Não gostei do jeito seco e reto e repetitivo de O Velho e o Mar, embora eu sei que combine com a história. E a história é bonita. Mas sinto que tudo que leio, que venha dos americanos, me parece superestimado.
O Hemingway de
O Velho e o Mar é bem diferente do Hemingway de
Por quem os sinos dobram e
Adeus às Armas. Umberto Eco dizia que E.H. teria se tornado kitsch, escrevendo para senhoras de meia-idade (quer dizer, se não me engano ele disse isso...).
Li no fim do ano passado
Os Irmãos Karamázov. Um dos melhores livros que já li, perfeito tanto nas relações entre as personagens, sua caracterização e o desenvolvimento da trama. Claro que há alguns errinhos (como por vezes chamar Ivan de filho mais velho), mas nada que comprometa a leitura. Deu vontade de reler
Crime e Castigo, mas na nova tradução (a edição que tenho é capa dura da Editora Abril), até porque já faz uns oito anos que li o livro.

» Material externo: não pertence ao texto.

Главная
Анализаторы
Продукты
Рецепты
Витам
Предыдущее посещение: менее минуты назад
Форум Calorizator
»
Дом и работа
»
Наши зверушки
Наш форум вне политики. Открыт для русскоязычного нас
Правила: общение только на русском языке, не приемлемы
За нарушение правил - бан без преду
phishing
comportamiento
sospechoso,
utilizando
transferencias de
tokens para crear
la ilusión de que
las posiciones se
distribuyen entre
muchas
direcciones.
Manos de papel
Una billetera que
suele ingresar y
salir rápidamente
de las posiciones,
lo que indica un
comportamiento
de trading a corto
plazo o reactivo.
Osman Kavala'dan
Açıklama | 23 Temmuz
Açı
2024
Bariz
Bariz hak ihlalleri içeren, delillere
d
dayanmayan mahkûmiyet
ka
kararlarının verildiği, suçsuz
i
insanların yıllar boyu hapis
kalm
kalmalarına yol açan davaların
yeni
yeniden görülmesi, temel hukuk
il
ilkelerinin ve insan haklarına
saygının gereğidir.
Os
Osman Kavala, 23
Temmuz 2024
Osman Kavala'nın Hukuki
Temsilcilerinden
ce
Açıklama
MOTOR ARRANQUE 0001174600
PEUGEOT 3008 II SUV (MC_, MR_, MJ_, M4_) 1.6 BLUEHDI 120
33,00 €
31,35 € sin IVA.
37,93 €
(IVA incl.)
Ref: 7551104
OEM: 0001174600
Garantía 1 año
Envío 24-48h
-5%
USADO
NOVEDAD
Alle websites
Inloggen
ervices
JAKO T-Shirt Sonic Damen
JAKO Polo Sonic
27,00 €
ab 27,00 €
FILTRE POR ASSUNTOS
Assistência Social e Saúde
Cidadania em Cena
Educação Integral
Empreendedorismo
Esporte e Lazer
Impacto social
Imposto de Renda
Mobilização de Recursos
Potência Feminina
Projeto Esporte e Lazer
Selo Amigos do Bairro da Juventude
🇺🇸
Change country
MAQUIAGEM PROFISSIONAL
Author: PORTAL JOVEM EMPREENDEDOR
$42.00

Um livro que li recentemente e recomendo é
O Mal no Pensamento Moderno, de Susan Neiman. É um livro de filosofia de leitura bastante agradável, onde a autora analisa as diferentes formas com que a questão do Mal foi tratada no pensamento de diversos filósofos, indo do terremoto de Lisboa e Leibniz (se não me engano o primeiro filósofo tratado é esse) até a filosofia pós-Auschwitz, detendo-se principalmente em Arendt nessa época. Ela passa também por Hume, Voltaire, Rousseau, Sade, Hegel, Nietzsche, entre outros. Enfim, é uma leitura bastante proveitosa.
"Não, não são plantas, apenas fingem sê-lo. Mas nem por isso vocês devem menosprezá-las. Pois é precisamente a circunstância de elas pretenderem sê-lo e darem o melhor de si nesse sentido o que as torna merecedoras de todo o nosso apreço."
Jonathan Leverkühn, em Doutor Fausto, de Thomas Mann.